Our 10-year financial forecast has a total capital needs shortfall of $9.6 billion, of which Measure RR alleviates only a portion. Other sources of funding—like the federal and state governments—will help fill the gap, as will the transfer of funds from our operating budget to capital improvements.
Measure RR’s funds are divided into two major categories: repairing and replacing critical infrastructure ($3.165 billion), and relieving crowding, reducing traffic, and improving access to stations ($335 million).
The former category deals with track renewal ($625 million), power infrastructure renewal ($1.225 billion), tunnel and structure repair ($570 million), mechanical infrastructure repair ($135 million), capacity infrastructure repair / train control renewal ($400 million), and station renewal ($210 million). The latter category deals with station access ($135 million) and future crowding relief projects ($200 million).
The funds will be disbursed every two years in subsets called tranches, with each tranche to be paid off over 30 years. A common misconception is that $3.5 billion would be given to BART all at once—but this wouldn’t make financial sense. Under that scenario, we’d be paying interest on funds we lack the bandwidth to distribute. A disbursement every two years allows us the flexibility to apply money as projects begin and finish.
Why has BART technology remained unchanged since the Pong era? In short, what’s taken so long?
A complicated question, as some of the technology has changed—an example would be customers’ ability to use an NFC-enabled Clipper Card for contactless payment, among many other reinvestments we’ve already made. For example: we completed a $1.6 billion system reinvestment program in the 1990s which renovated 439 cars, various escalators, and fare equipment.
Moreover, BART has spent billions of dollars on improvements over the last few years: the upcoming Fleet of the Future, Hayward Maintenance Complex, and new train control system are three of such projects. In fact, the Fleet of the Future is on the cusp of completion with the first new cars having already arrived.
The items we seek to repair with Measure RR weren’t in need of replacement until just about now. Generally, if it functioned, it didn’t need fixing. Even so, many of the hundreds of thousands of physical parts of BART were not meant (or built) to last much longer than about 45 years—and this year marks our 44th. Now is the time to rebuild.

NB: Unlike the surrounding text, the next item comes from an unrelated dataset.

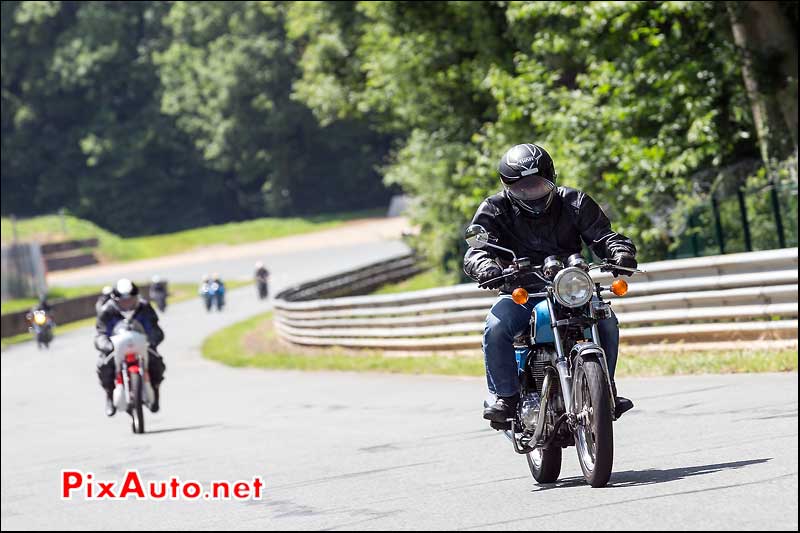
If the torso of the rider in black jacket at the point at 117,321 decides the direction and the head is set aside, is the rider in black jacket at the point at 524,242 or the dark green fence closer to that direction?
the rider in black jacket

Also causing holdups are political constraints. Thanks to California law, bond measures require a 2/3 vote for approval—a higher standard than that used to elect our U.S. senators. Under this system, 34% of the population can thwart the will of the majority, which makes crafting these measures a bit like threading a needle. If a bond measure fails to pass in a presidential election year, it may be many years before another can be put to ballot. If Measure RR is voted down, the intervening years would be difficult for us. Population increase and continued aging would be dealing BART a double whammy.
How does BART plan to continue improving infrastructure while pursuing track extensions like the Warm Springs station or BART to San Jose?
Bringing our fleet to 1,081 cars and improving train control will vastly improve capacity, which gives us the necessary room for new service. Also, the funding to bring BART to San Jose is being paid for by the Valley Transit Authority (VTA) and measures passed in Santa Clara County. Once VTA builds the stations and trackway, they hand us the keys and we then operate the property as part of our normal system. Additionally, VTA covers all operating costs in Santa Clara County as well as the cost of impact from new riders on our core system.
Measure RR is designed to improve BART’s core, and our General Manager has made it clear that money from Measure RR will not be spent on projects outside the BART District (e.g. in Santa Clara and San Mateo Counties).